NATO Secretary General Jens Stoltenberg arrives before an EU meeting at the European Union headquarters in Brussels on June 28, 2016. ©AFP

The secretary general of the North Atlantic Treaty Organization (NATO) says the Western military alliance will hold fresh talks with Russia next week.

"We have decided together with Russia to hold a meeting of the NATO-Russia Council at ambassadorial level ... on 13 July at the NATO headquarters in Brussels, shortly after the NATO summit in Warsaw" later this week, Jens Stoltenberg said in a statement on Wednesday.

Stoltenberg added that the council, which serves as a mechanism for consultation and cooperation between the two sides, "has an important role to play as a forum for dialogue and information exchange, to reduce tensions and to increase predictability."

He noted that NATO-Russia discussions will focus on “the crisis in and around Ukraine and the need to fully implement the Minsk (ceasefire agreements."

The NATO member states and Russia met regularly until relations between Moscow and the military alliance plunged into a deep freeze following the start of Ukraine’s crisis in 2014.

In April, NATO and Russia held their first meeting since June 2014, with reports saying that it ended in “profound disagreements” on issues like Ukraine and accession of new states to the military alliance.

Leaders of the 28-nation bloc will meet in Warsaw to finalize the biggest military buildup of the alliance since the Cold War. The bloc says the buildup will come in response to what it calls new security challenges driven by Russia's alleged intervention in Ukraine.

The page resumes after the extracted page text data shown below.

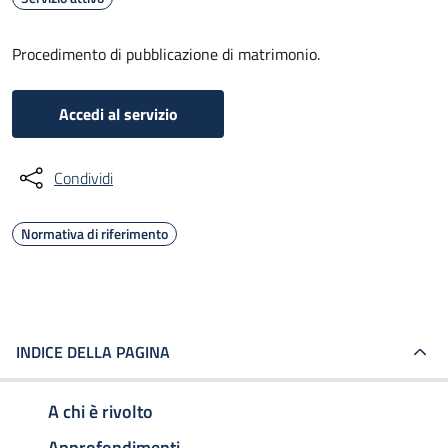
Procedimento di pubblicazione di matrimonio.
Accedi al servizio
Condividi
Normativa di riferimento
INDICE DELLA PAGINA
A chi è rivolto
Approfondimenti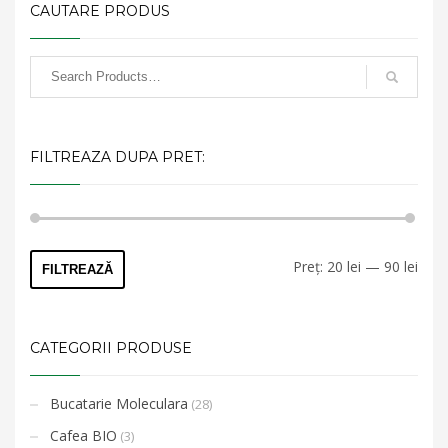
CAUTARE PRODUS
FILTREAZA DUPA PRET:
Preț
Preț
Preț:
20 lei
—
90 lei
FILTREAZĂ
min
max
CATEGORII PRODUSE
Bucatarie Moleculara
(28)
Cafea BIO
(3)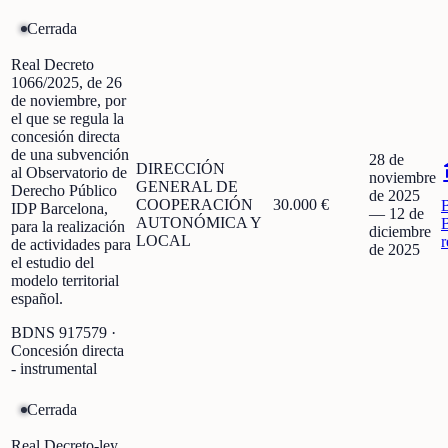
Cerrada
Real Decreto
1066/2025, de 26
de noviembre, por
el que se regula la
concesión directa
de una subvención
28 de
DIRECCIÓN
al Observatorio de
noviembre
GENERAL DE
Derecho Público
de 2025
COOPERACIÓN
30.000 €
IDP Barcelona,
—
12 de
AUTONÓMICA Y
para la realización
diciembre
LOCAL
r
de actividades para
de 2025
el estudio del
modelo territorial
español.
BDNS
917579
·
Concesión directa
- instrumental
Cerrada
Real Decreto-ley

Ties between NATO and Russia have been tense for the past two years over the crisis in Ukraine, where the government and its Western allies keep accusing Moscow of having a hand in the militancy in the east while the Kremlin strongly rejects the claims.

In September 2014, the government in Kiev and the pro-Russians signed a ceasefire agreement in the Belarusian capital city of Minsk in a bid to halt the clashes in Ukraine’s eastern regions.

The warring sides also inked another truce deal, dubbed Minsk II, in February 2015 under the supervision of Russia, Germany and France.

A resident of the eastern Ukrainian city of Donetsk clears rubble from the basement of an apartment building destroyed as a result of night shelling on June 24, 2016. ©AFP

Since then, however, both parties have on numerous occasions accused each other of breaking the ceasefire.

The Minsk agreements envisage an immediate and full bilateral ceasefire, the withdrawal of all heavy weapons, prisoner exchange, local elections in the eastern regions of Donetsk and Lugansk, and constitutional reform in Ukraine.

Russia has also criticized NATO’s expansion policy to include countries in the Balkan region, saying the move directly harms Russia’s strategic interests in the Balkans.